Continue the sermon passage on divorce in Matthew 19, starting after its final sentence.

───── Given passage ─────

And that should have been what they wanted. But what they were looking for was some sort of excuse to get out of marriage. So Jesus first of all corrects their mistaken emphasis relative to the divorce laws. And that’s an important reminder to us, isn’t it? If we have a mate we’re having problems with, we shouldn’t be looking for ways out of the marriage agreement. We should be looking first of all, ideally to try to how to keep that marriage together.

Okay? So he corrects the mistaken emphasis. Now, sometimes you cannot do it. Sometimes your marriage partner is dead, stays dead, and we’ll talk about that in a couple of minutes. But you cannot keep them together necessarily. But the point is that the emphasis should be on trying to keep marriages together, not on trying to break them apart. So he corrects the mistaken emphasis of the divorce laws.

He goes on from this to say though in verse 7, they then say to him, why did Moses then command to give a writing of divorcement to put her away? He saith unto them, Moses, because of the hardness of your heart, suffered you to put away your wives. But from the beginning it was not so. And I say to you, whosoever shall put away his wife, except it be for fornication and shall marry another committh adultery.

And who so marrith her which is put away doth commit adultery. The second thing that Jesus does in this whole context of Matthew 19 is to correct the Pharisees mistaken quotations of the law. Now in Matthew 5 he said to the masses, “You have heard it said that let a man divorce his wife by giving her a bill of divorcement.” And here the Pharisees come to him and say, “Is it lawful for a man to put his way of his wife for every cause?

And then he says, “What did Moses say?” Or they say, “Then Moses commanded us to give a writing of divorcement to put her away.” You see, what I’m pointing out here is that every time the Pharisees talk about divorce and every time they quote from Deuteronomy 24, what they say is Moses says, “Give her a bill of divorcement and put her away,” they leave out the uncleanness aspect. Okay? So they misquoted the scriptures.

And Jesus then tells them about that and says that the reason why Moses said that divorce was applicable in some cases was because of uncleanness and he uses the word fornication and by doing that he corrects their misquotation. Now it’s interesting that when Jesus talks about Deuteronomy 24 though the legitimacy of divorce when he says about the fornication being an exception clause for divorce he doesn’t use the terms originally from Deuteronomy 24.

───── Supplied information ─────

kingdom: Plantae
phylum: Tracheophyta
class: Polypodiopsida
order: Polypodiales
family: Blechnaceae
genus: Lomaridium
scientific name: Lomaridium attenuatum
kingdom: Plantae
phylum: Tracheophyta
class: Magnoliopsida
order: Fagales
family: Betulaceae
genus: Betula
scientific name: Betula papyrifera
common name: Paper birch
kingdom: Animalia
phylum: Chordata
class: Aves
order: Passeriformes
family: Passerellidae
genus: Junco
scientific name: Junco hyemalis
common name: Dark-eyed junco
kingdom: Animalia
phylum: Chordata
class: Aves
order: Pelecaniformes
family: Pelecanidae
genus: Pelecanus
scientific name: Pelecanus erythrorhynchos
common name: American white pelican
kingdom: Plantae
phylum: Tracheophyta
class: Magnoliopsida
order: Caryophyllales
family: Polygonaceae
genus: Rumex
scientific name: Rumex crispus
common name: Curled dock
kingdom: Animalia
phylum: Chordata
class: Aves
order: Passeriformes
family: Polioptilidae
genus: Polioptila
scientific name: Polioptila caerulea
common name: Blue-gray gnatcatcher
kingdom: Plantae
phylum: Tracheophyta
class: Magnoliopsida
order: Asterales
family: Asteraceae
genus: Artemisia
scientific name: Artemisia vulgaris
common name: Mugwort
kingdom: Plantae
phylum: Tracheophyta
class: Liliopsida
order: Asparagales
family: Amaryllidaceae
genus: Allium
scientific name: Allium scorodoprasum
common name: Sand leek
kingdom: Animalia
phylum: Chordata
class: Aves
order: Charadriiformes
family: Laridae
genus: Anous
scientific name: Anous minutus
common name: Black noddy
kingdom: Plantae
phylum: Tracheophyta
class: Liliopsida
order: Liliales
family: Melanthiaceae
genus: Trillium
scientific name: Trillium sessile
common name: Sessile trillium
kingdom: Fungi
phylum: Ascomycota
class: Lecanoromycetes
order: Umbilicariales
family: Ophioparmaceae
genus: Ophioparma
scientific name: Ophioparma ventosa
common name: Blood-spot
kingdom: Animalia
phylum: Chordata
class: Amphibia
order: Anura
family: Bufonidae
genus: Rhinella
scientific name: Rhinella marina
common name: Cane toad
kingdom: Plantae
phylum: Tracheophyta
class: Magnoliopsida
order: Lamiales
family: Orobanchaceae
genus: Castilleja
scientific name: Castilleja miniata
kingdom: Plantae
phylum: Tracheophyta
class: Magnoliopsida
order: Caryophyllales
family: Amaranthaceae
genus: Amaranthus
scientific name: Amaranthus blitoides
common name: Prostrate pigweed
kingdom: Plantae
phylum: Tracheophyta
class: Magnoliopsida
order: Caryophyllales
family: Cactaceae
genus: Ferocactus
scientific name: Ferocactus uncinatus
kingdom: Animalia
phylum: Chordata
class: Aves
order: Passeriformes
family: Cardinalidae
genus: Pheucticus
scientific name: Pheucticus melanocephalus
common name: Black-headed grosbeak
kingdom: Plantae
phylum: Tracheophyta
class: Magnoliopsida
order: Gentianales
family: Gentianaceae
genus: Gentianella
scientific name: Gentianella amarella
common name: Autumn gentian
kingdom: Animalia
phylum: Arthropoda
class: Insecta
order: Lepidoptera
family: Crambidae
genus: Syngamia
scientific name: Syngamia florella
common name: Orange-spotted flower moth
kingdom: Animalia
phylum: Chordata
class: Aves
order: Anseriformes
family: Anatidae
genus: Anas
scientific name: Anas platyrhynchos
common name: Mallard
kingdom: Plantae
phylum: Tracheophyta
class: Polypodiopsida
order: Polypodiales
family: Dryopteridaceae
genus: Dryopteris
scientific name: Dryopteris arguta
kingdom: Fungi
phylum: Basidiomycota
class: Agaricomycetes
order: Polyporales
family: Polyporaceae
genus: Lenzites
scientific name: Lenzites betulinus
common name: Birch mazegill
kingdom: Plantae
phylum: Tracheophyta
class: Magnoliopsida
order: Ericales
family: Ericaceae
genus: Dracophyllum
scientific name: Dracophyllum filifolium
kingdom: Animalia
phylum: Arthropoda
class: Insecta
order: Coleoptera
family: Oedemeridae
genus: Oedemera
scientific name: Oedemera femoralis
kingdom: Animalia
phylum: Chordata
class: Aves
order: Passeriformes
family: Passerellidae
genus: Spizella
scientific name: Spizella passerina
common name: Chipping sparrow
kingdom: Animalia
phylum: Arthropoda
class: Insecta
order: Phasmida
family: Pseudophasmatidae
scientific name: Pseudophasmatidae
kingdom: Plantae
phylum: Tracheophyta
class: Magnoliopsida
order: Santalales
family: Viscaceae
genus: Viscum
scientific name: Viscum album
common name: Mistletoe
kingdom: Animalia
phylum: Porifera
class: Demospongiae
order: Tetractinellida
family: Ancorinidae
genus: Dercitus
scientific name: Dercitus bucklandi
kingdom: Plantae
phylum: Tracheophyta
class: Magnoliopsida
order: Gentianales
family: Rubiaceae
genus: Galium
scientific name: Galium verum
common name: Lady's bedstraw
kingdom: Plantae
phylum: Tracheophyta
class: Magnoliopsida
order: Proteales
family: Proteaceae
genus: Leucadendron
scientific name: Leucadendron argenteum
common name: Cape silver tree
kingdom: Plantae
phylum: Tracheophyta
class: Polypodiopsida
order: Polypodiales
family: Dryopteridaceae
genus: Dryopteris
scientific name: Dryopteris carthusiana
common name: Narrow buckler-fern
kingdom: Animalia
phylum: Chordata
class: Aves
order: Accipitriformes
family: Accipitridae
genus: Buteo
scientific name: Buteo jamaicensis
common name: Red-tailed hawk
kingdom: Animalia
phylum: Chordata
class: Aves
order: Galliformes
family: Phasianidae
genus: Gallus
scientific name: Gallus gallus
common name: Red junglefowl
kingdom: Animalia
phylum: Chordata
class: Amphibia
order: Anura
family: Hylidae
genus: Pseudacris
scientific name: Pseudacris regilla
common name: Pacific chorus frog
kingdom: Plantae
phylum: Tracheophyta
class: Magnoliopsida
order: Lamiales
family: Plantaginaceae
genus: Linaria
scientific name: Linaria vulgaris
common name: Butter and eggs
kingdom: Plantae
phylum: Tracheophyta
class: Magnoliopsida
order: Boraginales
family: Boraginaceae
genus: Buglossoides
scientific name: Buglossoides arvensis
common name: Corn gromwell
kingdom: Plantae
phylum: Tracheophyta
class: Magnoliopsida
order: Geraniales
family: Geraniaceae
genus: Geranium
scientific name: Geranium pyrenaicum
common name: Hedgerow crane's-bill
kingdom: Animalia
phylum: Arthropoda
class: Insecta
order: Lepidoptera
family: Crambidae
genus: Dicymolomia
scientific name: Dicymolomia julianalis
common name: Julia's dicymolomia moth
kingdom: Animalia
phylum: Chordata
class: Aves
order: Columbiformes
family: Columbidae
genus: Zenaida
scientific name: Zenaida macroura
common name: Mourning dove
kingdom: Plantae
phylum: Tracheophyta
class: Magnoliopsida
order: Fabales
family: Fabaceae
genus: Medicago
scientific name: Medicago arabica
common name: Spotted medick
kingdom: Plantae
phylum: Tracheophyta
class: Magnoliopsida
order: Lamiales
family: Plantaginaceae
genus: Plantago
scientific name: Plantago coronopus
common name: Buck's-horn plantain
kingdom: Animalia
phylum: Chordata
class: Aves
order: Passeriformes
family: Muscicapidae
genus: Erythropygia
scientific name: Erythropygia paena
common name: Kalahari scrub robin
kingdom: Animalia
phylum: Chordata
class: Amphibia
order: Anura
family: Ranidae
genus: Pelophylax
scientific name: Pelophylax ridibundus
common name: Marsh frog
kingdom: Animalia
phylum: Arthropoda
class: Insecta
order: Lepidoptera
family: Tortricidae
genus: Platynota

─────

■ Output for this exercise ■
Well let’s see I’ll just Deuteronomy 24 says that when a man takes a wife marries her and it comes to pass that she find no favor in his eyes because he hath found some uncleanness in her let him write the bill of divorcement. The Pharisees were saying, “Let her write the bill of divorcement.” And we’re leaving out the uncleanness. Jesus, in his retort to them, leaves out the phrase that she has found no favor in his eyes.

Because that’s the one the Pharisees were using for him to divorce their wives, the no favor in his eyes. Jesus doesn’t repeat that part of Deuteronomy 24 because that’s what they were mistakenly emphasizing is their own personal dislike of somebody as opposed to the uncleanness which is defined by God’s law as a violation of his covenant. So Jesus corrects their misquotation. And then finally, thirdly, in addition to correcting their misquotation, he then corrects their faulty interpretation of Deuteronomy 24.

And we want to look at a couple of the words that Jesus used here in his response. First of all, Jesus says that Moses because of the hardness of your heart suffered you to put away your wives. It’s important here to realize that term suffered is not an allowing for an evil thing to happen. Okay? What you’ll hear people talking about this particular verse is well you know people are so hard-hearted these days you got to let them divorce their wives.

Okay. But you know Paul told Timothy that the law and the restrictions of the law of course are made for evil men. The more evil people are the stricter laws you need for them. So Jesus isn’t going to take a strict law a an obstinate people here and say well I guess I’ll relax the stringency of my law for you. Just the reverse. And in fact, that’s what he’s doing to them is he’s bringing back to the original intent of Deuteronomy 24 and restricting their loose interpretation of the law to a very tight interpretation.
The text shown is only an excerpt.